─── PAGE EXTRACT

It's not set in Iraq, though one version I've got starting with the character returning from iraq. I'm kind of still figuring out where to go with it.. right now I'm thinking mostly about Bosnia, Kosovo and Africa. I don't want it to be too unfocused, but I don't want it to seem like it's about any one specific conflict. Iraq actually doesn't seem very interesting from a war correspondant's perspective, it's so dangerous that foreign correspondants can't do much more than hole up in hotels (or embed) and let the locals do the hard work... it's actually kind of scary how little firsthand information we have about what's going on there.

It's still very much in the brainstorming phase. Tabula Rasa mentioned "Last King of Scotland", which is pretty much the tone I'm going for. I'm still trying to figure out what it's about, and that's kind of why I want to watch how some other people approached it. But it's keeping me up at night so I think that's a good sign...

joel

OtisLovesUs
07-15-2008, 06:35 PM
joe,

Look up Michael Yon if you want to read firsthand reports from Iraq. The guy is self-financed (with direct donations from his readers), he's former military himself, but as a reporter he's on the front line too, in the sh*t.

He blogs and has a book out.

──────
─── DATA PROVIDED

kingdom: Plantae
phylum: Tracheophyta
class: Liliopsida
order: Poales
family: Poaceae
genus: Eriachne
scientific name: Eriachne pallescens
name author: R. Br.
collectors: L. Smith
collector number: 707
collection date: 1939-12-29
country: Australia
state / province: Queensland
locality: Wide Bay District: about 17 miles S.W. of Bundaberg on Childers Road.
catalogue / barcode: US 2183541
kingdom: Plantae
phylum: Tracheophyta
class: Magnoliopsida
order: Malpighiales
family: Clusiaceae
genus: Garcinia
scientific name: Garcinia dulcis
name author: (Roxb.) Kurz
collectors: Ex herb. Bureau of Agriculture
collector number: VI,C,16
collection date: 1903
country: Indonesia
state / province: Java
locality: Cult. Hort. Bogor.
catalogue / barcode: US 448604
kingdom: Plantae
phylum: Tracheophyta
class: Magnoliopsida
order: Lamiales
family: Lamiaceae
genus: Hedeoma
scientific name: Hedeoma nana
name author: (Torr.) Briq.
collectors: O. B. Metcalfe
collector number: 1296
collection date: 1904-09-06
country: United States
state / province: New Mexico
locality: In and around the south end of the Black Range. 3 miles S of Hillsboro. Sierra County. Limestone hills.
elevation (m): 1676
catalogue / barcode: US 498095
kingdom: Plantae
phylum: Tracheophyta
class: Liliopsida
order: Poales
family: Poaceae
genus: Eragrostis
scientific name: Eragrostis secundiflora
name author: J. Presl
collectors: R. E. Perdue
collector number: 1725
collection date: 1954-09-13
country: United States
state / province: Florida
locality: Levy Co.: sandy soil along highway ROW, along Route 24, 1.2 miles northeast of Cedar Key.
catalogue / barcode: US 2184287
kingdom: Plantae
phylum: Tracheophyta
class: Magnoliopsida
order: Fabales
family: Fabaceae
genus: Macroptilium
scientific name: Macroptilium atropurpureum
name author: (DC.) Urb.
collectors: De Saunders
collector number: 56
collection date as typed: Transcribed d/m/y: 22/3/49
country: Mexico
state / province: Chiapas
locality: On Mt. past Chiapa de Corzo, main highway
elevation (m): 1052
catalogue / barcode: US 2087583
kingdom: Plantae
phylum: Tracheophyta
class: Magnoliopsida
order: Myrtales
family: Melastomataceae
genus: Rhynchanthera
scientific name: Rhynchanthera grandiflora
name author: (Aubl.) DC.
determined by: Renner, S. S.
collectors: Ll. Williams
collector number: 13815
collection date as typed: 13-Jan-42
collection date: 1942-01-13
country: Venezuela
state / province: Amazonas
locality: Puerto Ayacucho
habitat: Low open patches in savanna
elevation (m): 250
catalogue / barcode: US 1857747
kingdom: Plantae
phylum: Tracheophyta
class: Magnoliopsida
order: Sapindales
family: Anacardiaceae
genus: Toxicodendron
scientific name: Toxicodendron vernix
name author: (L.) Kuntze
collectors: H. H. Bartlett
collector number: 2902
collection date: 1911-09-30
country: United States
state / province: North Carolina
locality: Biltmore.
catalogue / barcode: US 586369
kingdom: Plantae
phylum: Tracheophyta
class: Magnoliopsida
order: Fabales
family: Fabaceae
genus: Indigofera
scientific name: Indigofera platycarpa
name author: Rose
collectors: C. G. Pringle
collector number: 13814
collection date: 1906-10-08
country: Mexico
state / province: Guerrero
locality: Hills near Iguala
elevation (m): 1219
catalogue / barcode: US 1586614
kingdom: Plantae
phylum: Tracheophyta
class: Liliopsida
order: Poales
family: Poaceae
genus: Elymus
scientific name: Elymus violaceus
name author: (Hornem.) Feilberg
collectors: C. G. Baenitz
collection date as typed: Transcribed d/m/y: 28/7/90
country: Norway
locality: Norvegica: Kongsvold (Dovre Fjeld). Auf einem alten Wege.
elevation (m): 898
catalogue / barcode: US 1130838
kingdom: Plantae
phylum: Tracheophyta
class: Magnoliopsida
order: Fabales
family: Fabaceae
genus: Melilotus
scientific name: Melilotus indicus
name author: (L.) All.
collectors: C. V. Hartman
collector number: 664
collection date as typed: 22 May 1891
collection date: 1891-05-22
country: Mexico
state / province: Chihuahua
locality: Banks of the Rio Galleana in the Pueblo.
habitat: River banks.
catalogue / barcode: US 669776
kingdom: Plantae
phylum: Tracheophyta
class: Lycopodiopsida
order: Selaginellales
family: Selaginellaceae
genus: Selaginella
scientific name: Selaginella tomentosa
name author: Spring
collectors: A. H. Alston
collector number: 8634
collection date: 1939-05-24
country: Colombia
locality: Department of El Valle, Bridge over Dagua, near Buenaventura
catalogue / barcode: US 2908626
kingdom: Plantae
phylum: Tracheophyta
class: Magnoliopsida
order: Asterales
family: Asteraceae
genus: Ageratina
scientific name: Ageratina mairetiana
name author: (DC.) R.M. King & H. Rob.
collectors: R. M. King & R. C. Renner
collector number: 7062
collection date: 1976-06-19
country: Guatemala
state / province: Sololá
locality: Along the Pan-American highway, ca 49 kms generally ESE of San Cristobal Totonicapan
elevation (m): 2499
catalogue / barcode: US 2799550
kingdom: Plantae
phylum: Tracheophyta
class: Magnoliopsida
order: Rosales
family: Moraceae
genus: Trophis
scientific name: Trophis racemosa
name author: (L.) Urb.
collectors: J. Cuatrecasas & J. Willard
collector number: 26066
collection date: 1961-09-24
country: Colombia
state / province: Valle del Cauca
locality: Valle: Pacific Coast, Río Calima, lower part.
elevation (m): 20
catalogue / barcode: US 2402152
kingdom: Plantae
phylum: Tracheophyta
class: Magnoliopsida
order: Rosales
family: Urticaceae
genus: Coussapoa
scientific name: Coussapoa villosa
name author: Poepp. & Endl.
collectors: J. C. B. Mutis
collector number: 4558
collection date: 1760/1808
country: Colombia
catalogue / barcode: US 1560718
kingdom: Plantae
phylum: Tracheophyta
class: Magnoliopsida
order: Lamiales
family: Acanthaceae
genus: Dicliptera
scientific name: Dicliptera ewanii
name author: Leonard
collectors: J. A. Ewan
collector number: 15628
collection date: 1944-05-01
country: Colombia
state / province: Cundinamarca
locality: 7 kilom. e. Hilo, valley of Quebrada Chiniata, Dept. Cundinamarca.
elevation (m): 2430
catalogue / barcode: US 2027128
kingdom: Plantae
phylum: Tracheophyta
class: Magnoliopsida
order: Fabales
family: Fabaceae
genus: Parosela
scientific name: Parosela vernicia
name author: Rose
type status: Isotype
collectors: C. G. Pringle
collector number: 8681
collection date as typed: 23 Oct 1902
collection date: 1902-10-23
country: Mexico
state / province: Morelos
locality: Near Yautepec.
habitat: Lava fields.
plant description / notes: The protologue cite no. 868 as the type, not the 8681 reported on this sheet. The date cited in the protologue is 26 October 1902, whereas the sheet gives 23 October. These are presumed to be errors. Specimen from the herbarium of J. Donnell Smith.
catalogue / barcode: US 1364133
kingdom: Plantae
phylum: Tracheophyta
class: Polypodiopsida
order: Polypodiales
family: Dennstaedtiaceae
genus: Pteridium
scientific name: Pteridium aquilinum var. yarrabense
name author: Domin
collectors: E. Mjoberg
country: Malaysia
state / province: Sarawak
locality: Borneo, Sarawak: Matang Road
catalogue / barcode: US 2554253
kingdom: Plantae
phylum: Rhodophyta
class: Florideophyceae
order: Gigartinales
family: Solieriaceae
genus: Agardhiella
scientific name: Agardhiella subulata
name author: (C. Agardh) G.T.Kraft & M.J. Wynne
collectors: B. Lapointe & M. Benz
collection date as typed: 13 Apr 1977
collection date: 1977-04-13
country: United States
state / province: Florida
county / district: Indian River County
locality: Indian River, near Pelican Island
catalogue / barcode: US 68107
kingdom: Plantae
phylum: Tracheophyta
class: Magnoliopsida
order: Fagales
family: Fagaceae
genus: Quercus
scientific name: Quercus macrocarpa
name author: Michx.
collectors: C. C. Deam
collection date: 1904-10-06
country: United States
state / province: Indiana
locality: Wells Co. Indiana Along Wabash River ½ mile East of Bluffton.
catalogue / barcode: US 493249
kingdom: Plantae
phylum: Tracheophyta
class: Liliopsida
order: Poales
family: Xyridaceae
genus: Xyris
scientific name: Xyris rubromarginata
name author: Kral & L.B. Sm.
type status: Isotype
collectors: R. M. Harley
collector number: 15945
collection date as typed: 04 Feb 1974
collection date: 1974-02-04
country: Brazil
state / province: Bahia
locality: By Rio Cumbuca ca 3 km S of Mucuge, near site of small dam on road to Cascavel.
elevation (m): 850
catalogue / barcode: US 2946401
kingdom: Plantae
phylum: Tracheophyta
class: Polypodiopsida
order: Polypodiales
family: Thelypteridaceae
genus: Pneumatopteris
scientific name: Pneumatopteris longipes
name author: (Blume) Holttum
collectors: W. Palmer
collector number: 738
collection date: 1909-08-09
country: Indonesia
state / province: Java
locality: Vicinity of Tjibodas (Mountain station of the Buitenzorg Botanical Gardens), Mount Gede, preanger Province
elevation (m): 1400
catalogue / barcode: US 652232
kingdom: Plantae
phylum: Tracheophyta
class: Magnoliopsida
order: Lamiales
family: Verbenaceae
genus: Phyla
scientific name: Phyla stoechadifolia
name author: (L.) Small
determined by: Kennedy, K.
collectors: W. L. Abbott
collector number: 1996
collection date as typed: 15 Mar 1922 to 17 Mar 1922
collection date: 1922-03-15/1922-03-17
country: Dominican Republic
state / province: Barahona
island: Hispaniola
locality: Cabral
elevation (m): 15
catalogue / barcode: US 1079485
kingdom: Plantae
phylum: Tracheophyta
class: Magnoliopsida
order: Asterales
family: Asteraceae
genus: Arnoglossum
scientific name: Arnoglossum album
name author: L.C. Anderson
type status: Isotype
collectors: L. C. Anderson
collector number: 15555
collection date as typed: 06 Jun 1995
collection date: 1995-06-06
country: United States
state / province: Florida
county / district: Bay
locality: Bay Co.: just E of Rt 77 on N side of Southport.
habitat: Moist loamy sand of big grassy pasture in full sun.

──────

# WHAT TO WORK ON
a. Answer these questions using the forum thread.
(i) Which places is joel mostly thinking about right now?
(ii) Which film did Tabula Rasa mention?
(iii) How is Michael Yon's reporting financed?
b. Translate this sentence from the forum thread into French: "I don't want it to be too unfocused, but I don't want it to seem like it's about any one specific conflict."

# IN RESPONSE
a.
(i) Bosnia, Kosovo and Africa.
(ii) "Last King of Scotland."
(iii) He is self-financed, with direct donations from his readers.

b. Je ne veux pas que ce soit trop dispersé, mais je ne veux pas que ça donne l'impression de porter sur un conflit précis en particulier.